Requirement
Gather every line of the records that contains the word "pancreas", copying each one in full. Match case exactly.

* start *

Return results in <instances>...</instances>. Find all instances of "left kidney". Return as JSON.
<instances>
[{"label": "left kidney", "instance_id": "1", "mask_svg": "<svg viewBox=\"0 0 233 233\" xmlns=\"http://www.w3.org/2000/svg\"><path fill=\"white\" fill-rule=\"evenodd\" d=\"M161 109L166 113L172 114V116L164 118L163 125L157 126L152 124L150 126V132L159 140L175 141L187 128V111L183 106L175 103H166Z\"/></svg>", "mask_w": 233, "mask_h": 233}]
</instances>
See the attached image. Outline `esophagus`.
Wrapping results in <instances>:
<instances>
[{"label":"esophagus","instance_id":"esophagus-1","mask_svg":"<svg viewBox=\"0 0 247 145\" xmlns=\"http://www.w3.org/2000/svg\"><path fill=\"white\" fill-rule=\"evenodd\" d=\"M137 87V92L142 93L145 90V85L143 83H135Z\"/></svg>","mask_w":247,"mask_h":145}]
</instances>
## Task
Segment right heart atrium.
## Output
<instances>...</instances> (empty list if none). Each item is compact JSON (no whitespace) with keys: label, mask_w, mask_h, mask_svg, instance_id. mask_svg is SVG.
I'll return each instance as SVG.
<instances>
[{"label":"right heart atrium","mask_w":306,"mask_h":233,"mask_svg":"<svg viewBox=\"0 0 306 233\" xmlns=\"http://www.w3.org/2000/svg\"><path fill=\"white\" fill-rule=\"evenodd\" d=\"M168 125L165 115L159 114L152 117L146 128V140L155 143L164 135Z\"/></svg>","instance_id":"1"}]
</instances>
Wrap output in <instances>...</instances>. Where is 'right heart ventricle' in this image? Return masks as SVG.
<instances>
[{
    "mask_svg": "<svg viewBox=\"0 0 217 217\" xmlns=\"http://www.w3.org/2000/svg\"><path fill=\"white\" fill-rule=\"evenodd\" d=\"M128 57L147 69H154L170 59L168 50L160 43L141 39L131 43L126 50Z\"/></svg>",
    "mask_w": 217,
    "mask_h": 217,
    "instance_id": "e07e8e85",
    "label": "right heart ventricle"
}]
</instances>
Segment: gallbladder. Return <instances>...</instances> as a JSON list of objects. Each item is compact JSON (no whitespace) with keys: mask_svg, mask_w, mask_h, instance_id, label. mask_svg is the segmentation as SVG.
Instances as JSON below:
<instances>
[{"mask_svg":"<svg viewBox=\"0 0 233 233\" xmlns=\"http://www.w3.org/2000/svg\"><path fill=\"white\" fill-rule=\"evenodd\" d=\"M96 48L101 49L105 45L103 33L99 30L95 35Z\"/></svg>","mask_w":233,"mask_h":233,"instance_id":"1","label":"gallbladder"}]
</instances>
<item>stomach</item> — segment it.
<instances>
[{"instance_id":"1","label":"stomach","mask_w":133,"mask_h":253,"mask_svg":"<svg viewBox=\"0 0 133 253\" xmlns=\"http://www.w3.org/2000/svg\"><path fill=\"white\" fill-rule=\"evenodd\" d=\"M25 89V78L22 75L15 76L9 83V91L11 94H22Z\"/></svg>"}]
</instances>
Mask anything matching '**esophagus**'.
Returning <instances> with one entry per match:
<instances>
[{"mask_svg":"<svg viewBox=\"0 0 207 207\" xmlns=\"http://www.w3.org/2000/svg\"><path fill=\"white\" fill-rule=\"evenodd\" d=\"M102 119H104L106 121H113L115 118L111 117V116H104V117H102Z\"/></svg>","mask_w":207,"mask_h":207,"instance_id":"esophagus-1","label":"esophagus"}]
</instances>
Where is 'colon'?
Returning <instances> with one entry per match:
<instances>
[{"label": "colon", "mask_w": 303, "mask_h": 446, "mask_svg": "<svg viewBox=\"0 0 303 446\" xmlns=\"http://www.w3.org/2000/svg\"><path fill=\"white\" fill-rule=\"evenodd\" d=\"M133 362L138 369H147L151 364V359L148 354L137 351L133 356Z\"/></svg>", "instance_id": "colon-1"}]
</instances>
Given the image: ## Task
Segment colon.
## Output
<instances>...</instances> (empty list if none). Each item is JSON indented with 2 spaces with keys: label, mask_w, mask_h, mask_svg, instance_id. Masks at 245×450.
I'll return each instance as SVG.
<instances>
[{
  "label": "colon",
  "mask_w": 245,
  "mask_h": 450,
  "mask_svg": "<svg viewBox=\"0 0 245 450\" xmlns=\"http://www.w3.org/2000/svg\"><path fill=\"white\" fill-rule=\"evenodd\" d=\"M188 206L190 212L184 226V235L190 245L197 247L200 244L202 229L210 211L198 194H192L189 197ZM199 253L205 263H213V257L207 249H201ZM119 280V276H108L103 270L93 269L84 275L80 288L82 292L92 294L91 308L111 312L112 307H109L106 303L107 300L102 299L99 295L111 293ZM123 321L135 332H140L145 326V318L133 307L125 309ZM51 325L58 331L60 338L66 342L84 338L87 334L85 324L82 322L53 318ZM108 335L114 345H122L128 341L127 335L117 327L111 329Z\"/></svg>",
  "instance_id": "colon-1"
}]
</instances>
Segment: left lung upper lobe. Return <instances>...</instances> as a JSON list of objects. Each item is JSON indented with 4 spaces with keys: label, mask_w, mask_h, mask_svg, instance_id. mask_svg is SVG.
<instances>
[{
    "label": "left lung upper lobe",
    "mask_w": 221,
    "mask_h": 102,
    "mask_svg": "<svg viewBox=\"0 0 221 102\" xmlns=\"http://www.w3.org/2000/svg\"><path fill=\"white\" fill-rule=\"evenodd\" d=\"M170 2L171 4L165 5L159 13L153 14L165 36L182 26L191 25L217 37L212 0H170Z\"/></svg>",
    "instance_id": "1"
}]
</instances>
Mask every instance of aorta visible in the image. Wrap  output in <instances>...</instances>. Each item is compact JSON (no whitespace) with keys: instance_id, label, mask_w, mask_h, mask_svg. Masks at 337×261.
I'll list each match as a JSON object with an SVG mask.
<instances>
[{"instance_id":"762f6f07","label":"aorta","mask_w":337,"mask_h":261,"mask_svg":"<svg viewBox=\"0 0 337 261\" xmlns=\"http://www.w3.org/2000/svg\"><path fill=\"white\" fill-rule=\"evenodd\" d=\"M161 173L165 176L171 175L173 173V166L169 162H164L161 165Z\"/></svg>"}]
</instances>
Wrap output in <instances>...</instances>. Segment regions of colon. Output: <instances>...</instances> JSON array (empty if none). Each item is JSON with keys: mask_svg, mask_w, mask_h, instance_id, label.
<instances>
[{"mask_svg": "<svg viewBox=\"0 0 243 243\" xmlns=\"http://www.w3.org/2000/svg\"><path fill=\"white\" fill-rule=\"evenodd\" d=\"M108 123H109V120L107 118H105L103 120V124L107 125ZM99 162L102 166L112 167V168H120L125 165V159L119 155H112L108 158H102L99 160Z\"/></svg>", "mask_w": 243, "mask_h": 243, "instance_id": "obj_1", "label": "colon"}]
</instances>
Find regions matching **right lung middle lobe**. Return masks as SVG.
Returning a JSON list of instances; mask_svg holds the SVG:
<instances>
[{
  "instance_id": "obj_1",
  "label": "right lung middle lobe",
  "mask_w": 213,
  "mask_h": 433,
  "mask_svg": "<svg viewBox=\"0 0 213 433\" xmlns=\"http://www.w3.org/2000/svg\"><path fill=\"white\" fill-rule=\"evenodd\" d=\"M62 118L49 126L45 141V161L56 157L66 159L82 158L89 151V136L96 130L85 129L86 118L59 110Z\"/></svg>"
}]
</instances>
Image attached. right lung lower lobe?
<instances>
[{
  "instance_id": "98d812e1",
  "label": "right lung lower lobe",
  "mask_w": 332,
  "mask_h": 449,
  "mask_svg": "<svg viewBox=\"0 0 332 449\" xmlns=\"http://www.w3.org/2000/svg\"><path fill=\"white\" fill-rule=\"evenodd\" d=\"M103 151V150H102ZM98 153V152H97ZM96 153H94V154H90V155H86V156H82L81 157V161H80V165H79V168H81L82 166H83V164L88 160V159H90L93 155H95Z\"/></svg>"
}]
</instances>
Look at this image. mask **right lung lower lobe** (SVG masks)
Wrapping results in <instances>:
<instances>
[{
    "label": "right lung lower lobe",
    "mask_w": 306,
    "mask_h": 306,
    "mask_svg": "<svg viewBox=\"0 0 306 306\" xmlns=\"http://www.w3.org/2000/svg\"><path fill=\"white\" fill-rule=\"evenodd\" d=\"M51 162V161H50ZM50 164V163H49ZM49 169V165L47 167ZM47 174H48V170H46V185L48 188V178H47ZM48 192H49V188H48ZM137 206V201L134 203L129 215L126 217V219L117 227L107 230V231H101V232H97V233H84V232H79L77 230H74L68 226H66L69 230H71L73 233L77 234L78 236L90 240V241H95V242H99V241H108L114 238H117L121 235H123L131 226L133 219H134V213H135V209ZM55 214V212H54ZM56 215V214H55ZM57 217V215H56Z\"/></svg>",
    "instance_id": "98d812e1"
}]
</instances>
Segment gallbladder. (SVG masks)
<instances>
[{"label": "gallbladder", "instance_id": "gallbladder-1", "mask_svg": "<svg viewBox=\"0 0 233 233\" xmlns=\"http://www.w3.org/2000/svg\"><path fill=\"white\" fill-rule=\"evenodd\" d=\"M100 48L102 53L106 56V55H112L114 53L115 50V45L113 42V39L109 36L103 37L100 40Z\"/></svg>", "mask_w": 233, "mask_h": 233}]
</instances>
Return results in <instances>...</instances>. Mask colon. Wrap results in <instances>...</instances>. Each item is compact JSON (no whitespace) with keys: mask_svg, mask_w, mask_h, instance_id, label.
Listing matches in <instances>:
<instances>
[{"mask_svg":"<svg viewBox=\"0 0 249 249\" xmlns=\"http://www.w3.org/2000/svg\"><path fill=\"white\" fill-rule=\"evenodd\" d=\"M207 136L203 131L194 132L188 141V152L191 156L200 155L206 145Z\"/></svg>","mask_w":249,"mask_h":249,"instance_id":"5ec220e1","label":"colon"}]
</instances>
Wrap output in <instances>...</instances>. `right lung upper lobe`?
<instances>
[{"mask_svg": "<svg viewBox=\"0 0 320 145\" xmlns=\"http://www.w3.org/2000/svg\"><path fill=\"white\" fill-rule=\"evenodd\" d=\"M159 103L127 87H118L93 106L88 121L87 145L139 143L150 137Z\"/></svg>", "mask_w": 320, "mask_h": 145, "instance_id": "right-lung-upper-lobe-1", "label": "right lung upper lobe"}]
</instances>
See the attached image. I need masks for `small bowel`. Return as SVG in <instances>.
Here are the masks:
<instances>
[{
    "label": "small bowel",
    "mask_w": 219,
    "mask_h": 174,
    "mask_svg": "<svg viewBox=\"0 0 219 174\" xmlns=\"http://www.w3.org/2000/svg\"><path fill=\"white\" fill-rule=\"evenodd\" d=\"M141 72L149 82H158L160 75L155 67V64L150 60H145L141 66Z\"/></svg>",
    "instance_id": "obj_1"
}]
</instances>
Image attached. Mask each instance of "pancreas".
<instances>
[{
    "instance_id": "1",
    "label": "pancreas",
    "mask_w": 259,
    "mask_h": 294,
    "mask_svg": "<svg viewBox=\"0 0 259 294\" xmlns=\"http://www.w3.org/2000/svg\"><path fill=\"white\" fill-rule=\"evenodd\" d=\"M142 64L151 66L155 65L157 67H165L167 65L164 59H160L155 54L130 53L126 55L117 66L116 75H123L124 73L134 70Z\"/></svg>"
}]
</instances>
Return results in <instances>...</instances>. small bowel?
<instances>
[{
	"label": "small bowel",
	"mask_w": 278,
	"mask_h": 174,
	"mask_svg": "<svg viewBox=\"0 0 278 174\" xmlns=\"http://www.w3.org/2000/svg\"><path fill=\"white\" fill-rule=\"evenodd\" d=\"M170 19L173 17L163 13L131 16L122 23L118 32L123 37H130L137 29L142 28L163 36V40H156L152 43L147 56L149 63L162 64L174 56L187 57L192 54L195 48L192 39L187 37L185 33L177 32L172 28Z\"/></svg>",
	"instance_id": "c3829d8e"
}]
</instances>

* end *

The response
Image attached. Mask each instance of "pancreas".
    "label": "pancreas",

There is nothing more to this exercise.